Ryan Murtha : Is anyone interested in dissecting the Oxford argument? Maybe just for the sake of being objective and thorough we should. Of course Oxford was a ward of Bacon's uncle Lord Burghley, so any biographical correspondences can be adduced in Bacon's favor as well, he would have been well aware of De Vere's biography. If we are looking at a group of writers, is Oxford one of them? If I remember Larry told me he and Bacon didn't get along, but I haven't read anything about that. Many people are persuaded by these arguments, I haven't gotten into them deeply but I tend to think the whole thing has been manufactured as a smokescreen, as someone put it once to me.
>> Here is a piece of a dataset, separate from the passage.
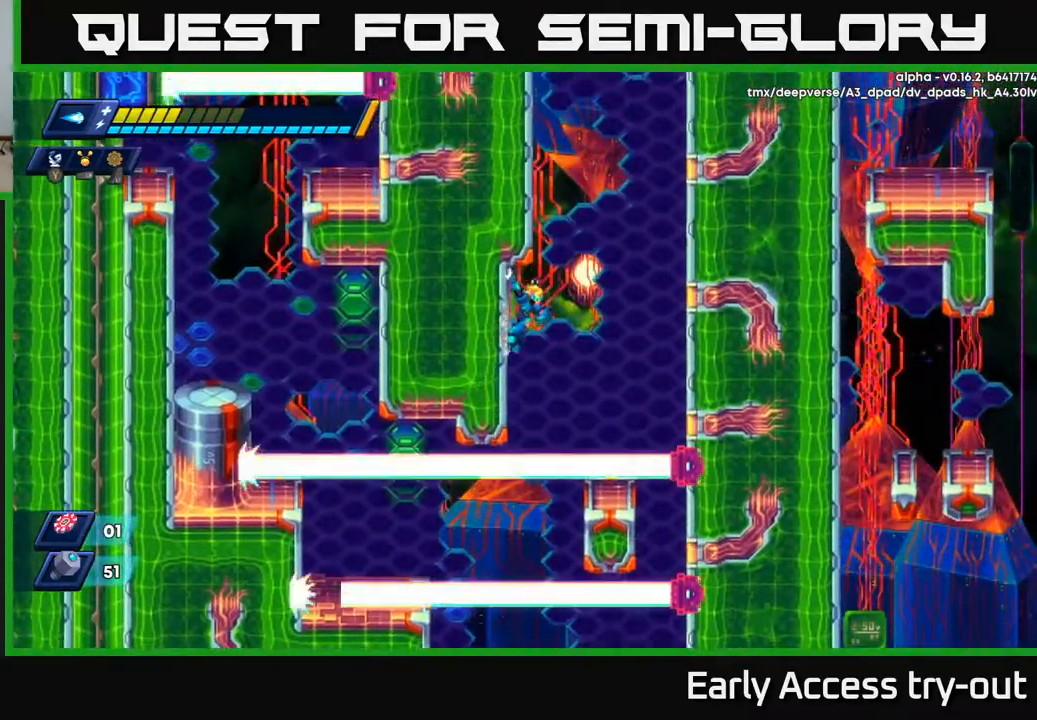
{"buttons": ["DPAD_RIGHT"], "right_stick": "center", "events": [[33, "DPAD_LEFT", "up"], [67, "DPAD_RIGHT", "down"], [150, "A", "down"], [467, "A", "up"]]}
It could be seen in a wider context of pretty severe hostility towards Bacon in academia, the things they have said are just incredible. My intuitive guess is that because of Bacon's contribution to science, if he were acknowledged as the principal genius behind Shakespeare, the academic community would have to deal with a colossus and his influence would be hegemonic, everyone would have to defer to him and philosophy departments would probably be eviscerated, nobody would want to read people like Wittgenstein and Derrida etc. Nietzsche knew, but just as he became a Baconian he went nuts, go figure. I used a quote from him as an epigraph in my book, and I had the hardest time finding it in a search, I had to go to the actual book and find it. Google is hiding the fact that Nietzsche was a Baconian.
These two links cast light on how Ben Jonson and Bacon thought very little of Edward de Vere.
This article explores in Ben Jonson's "Staple of News" what he thought of DeVere. (search the page for DeVere past the mid point of article)
Bacon being a non blood related cousin to DeVere both being temporary wards to the Cecil Family was able to observe DeVere up close and use it as grist for the mill. So it's no surprise that Bacon would write about him in an unfavorable light in "All's Well That End's Well. "
Also Bacon would have known about the tragic incident that took place in William Cecil's household (Lord Burleigh) where DeVere stabbed to death a young unarmed cook.
Cecil got DeVere off the legal hook for that. Oxfordians today overlook DeVere's despicable character because they have to. Hard to defend a spoiled rich kid misogynist who did not take all of knowledge to be his province for the betterment and relief of man's estate.